O sonradan bana gelmiş bir şey. Gezi’de benim susmam için 6 milyon TL mi ne gözden çıkarmışlar. Böyle bir şey duydum.
Neden susmanız isteniyor ve kim bunu teklif ediyor?
Başbakanın uçağından inemeyen biri. Gezi’nin ilk günlerinde muhtemelen çok korkmuşlardı ondan öyle bir şey düşündüler. Korktukları için para teklif etmeyi düşünmüşler. Gelmedi teklif, gelseydi kabul ederdim. (gülüyor)
Ne söylemenizden korkuyorlardı ki sizin susmanızı istiyorlardı?
Çünkü ben muhaliftim, Gezi’yi çok destekledim. Gezi çok rahatlıkla çözülebilirdi ama inatla işi buraya getirdiler.
Gezi’yi her destekleyene 6 milyon teklif etselerdi ülke batardı herhalde!
Benim bizzat Cumhurbaşkanı’nın danışmalarından duyduğum cümlelerdir bunlar şimdi sana söyleyeceklerim. Twitter’da etkinlik üzerine bir raporlama yapıyorlar ve ben dördüncü çıkıyorum. Takipçi sayısı zaten fazla ama bir de bunun bir etkinliği varmış, ben bilmem bu konuyu. Bana dedikleri bu. Etkinlik, ulaşma, okunma üzerine bir raporlamamış ve dördüncüymüşüm.
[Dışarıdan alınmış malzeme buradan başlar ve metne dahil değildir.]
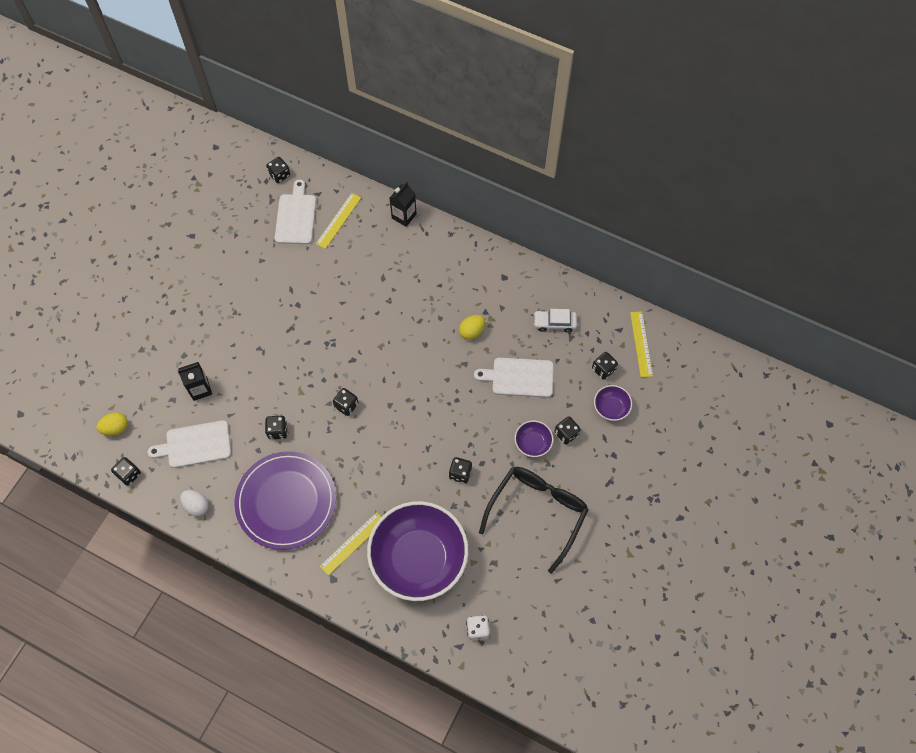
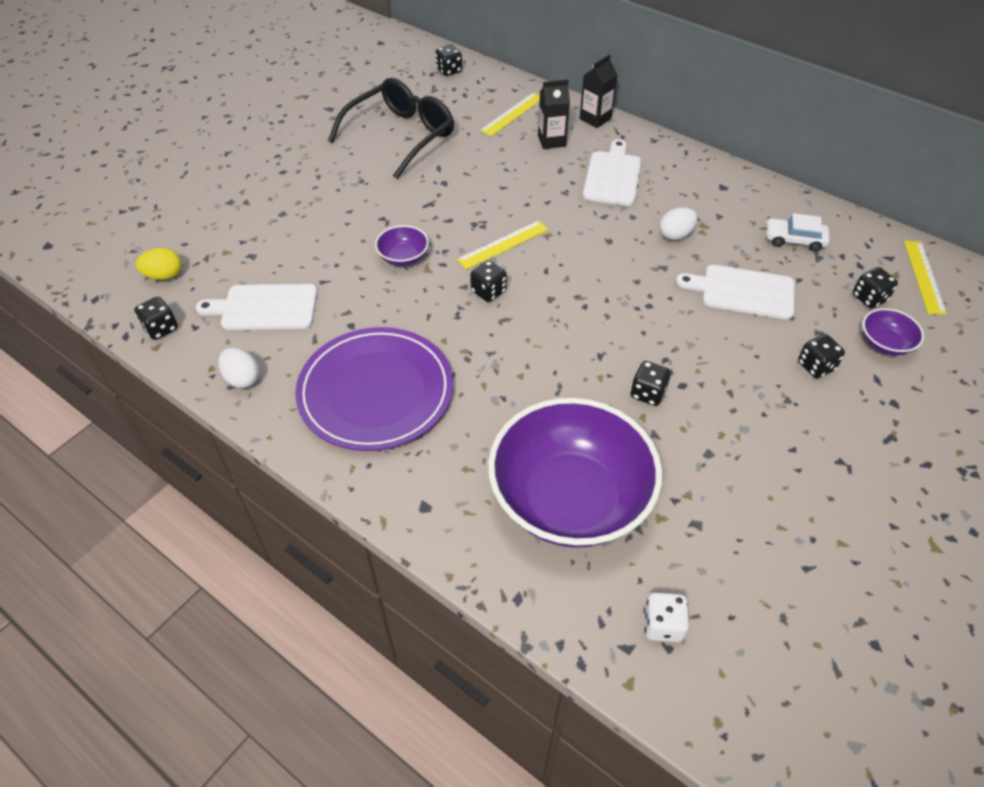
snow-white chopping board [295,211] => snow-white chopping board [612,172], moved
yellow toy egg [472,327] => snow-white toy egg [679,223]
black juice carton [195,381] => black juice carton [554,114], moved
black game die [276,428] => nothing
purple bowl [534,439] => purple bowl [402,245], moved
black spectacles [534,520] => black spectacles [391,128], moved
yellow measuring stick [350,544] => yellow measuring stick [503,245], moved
Bu nedenle mi size 6 milyon teklif etmek istemişler yani?
Sadece bana değil, birkaç kişi daha varmış. Emre Uslu’da vardı. İlk gün çıkmış bir rakam bu, öylesine çıkmış bir rakam. Ama bu bana söylenen rakam. Gelse kabul edecektim. (gülüyor) 3 milyonunu ben alırdım, kalanını Emre’ye verirdim sonra 1 ay yazmazdık ama 1 ay sonra yine yazardık. (gülüyor) Bakın buna gülüyoruz ama bu bile işte bizim ülkedeki medyanın durumunu gösterir. Siyasetin ve medya ilişkisinin geldiği durum bu. Yazık!
Ne olacak peki? Ne kadar daha devam eder böyle?
Bu bir süre daha böyle devam edecek. Bir yerde patlayacak ama nerede patlayacak bilemiyorum.